Beware, there are some nasty SPOILERS lurking in the shadows of this text. If you haven’t finished the House of Ballads quests in particular please do not read further for your own sake. Rabidgames warned you.

Apparently, we suffer a new internet meme. After having taken arrows to the knee for a couple of months, the latest flavour of the day is to accuse Kingdoms of Amalur of having bad writing – mostly by people who skip cutscenes and have no interest in reading about the lore of Amalur because it’s so bad and boring … (how would they even know about it then?)

First, if you are one of those strange fellows who play RPGs and skip story content, why the fuck do you complain when you know nothing about the story? That’s just like whining you suck at GTA because you don’t want to shoot people!

Second, yes, Amalur‘s presentation of the dialogues is old-fashioned, even a bit stale in 2012. A mute character, lots of stuff to read from a simple list … true, Mass Effect does a better job there. But a stale presentation has absolutely nothing to do with story quality, guys. Sorry.

Third, yes, it’s hard to get into Amalur‘s lore. It doesn’t help you start with names and events you have no idea about. And the first quests still leave you an unwitting pawn in a big game of chess.

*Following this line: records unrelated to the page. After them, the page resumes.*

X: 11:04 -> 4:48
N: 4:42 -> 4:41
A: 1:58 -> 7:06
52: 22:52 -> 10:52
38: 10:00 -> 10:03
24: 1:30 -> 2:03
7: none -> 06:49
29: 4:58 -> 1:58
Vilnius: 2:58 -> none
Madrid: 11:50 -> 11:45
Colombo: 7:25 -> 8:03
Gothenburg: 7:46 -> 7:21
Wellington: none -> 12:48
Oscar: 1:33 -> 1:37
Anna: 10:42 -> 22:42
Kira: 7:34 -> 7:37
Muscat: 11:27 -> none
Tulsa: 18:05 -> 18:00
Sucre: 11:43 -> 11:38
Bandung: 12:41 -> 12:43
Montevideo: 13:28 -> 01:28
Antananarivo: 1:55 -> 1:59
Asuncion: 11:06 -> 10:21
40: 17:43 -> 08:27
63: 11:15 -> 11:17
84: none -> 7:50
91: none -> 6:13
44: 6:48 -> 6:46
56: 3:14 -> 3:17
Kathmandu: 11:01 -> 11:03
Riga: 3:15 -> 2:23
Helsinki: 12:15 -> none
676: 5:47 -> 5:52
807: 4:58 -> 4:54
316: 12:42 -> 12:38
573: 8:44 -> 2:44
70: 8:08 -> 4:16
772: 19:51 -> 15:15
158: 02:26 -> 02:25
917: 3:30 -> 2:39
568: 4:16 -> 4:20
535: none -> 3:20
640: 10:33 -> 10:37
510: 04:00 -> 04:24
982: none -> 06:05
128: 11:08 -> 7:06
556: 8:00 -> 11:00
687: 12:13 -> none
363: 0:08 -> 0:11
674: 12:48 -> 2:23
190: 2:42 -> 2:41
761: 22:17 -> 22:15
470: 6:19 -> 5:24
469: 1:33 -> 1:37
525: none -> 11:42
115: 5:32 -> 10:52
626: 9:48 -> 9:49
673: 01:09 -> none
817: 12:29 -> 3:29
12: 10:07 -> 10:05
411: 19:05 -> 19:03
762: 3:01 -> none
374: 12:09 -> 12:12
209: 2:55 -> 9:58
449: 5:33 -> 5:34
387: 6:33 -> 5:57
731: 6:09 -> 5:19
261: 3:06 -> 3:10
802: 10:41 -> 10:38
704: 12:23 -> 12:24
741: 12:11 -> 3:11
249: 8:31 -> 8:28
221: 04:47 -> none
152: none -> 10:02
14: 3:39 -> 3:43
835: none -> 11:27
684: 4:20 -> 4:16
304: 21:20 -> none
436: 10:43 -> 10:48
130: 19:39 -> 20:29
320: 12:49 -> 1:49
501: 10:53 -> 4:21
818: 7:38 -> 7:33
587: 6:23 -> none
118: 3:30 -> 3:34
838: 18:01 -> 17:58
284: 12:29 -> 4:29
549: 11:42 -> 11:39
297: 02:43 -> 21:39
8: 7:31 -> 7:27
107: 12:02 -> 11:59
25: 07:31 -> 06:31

While all this is true, the same could be said about Dark Souls … you’re in a strange world, you know nothing about it, you are dead, too. And Dark Souls got praise for telling its story that way …

OK, back to Kingdoms of Amalur. After a couple of quests and some reading or listening, you realise the main theme of Amalur: Fate.
It is all about the seemingly unchanging fate – and the one hero who is able to bring change to the world. You can choose your fate, and you can choose the fate of the inhabitants in Amalur.

One excellent set of quests which explore the meaning of fate in Amalur‘s world is the House of Ballads. The House consists of immortal Fae who relish their tales not by telling them but by living them again and again. Yet all of a sudden, the villain (imagine a fiend cursed to die again and again … forever) tries to change the game for good. Even better, you realise the House of Ballads is full of actors who are still forced to fulfil their destinies – again and again. And the villain is pretty desperate because she knows she is supposed to die … It’s up to you if you want to kill her or you take her offer to rule alongside her.

Sounds pretty ordinary, doesn’t it? Surely, we have played quests like these … but when? Rabidgames liked the idea of a great cycle of death and rebirth where the Fae are blessed (or cursed) to repeat the same events over and over. How can anyone call it blank or bad writing? The game also tackles philosophical questions like “would you change fate?” or “does change bring hope or fear?” – mind you, Rabidgames hasn’t even finished Kingdoms of Amalur, he is about halfway true, and the only faction Rabidgames has completed is the House of Ballads.

Rabidgames dares you: OK, what is bad about the writing of Amalur? Can anyone tell Rabidgames? The game might not give us the best story ever, but compared to last year’s RPGs like Skyrim, Dark Souls or Deus Ex, it is definitely not worse.